[PROBLEM TO SOLVE]:
Report how many lines in the entries below contain the string "label" and reply with that number alone.

[PROVIDED RECORDS]:
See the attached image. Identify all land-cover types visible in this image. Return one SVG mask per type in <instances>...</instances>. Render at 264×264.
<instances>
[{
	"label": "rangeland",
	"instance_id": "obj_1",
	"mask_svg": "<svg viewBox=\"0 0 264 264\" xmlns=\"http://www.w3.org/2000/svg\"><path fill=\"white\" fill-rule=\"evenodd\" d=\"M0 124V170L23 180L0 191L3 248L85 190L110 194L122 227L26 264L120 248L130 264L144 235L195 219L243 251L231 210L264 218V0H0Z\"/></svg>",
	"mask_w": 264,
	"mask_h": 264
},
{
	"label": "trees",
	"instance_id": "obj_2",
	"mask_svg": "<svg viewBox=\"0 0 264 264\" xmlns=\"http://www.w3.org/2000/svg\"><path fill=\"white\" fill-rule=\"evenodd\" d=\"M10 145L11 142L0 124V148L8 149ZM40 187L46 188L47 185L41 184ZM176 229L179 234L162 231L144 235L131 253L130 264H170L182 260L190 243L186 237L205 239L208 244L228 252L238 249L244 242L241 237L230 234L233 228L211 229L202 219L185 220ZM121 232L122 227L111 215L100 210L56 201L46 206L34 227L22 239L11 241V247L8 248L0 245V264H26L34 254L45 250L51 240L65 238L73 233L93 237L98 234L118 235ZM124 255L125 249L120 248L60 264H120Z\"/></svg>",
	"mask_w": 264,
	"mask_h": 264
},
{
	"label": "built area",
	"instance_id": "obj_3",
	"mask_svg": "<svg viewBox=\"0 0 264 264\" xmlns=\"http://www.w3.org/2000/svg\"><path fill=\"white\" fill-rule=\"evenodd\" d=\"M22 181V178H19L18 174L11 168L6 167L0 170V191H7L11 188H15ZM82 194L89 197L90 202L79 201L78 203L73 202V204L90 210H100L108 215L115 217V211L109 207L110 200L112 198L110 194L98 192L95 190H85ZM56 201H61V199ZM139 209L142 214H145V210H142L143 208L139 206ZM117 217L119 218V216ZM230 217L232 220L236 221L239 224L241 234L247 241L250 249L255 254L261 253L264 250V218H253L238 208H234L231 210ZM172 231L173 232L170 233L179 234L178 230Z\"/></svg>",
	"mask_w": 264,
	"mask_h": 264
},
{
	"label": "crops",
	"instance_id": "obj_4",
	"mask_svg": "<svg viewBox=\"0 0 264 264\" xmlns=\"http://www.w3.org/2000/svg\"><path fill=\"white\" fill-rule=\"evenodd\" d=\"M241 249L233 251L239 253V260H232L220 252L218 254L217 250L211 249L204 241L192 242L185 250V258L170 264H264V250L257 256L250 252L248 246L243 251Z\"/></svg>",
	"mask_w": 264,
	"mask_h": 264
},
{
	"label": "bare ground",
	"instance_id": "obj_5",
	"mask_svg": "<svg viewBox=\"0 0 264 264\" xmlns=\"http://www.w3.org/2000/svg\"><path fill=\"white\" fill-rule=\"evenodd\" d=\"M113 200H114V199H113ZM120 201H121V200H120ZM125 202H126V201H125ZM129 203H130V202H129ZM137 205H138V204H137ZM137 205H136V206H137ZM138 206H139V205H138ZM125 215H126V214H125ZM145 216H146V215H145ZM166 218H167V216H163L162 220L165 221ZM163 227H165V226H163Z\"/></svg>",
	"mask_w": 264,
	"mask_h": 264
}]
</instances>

[FINAL ANSWER]:
5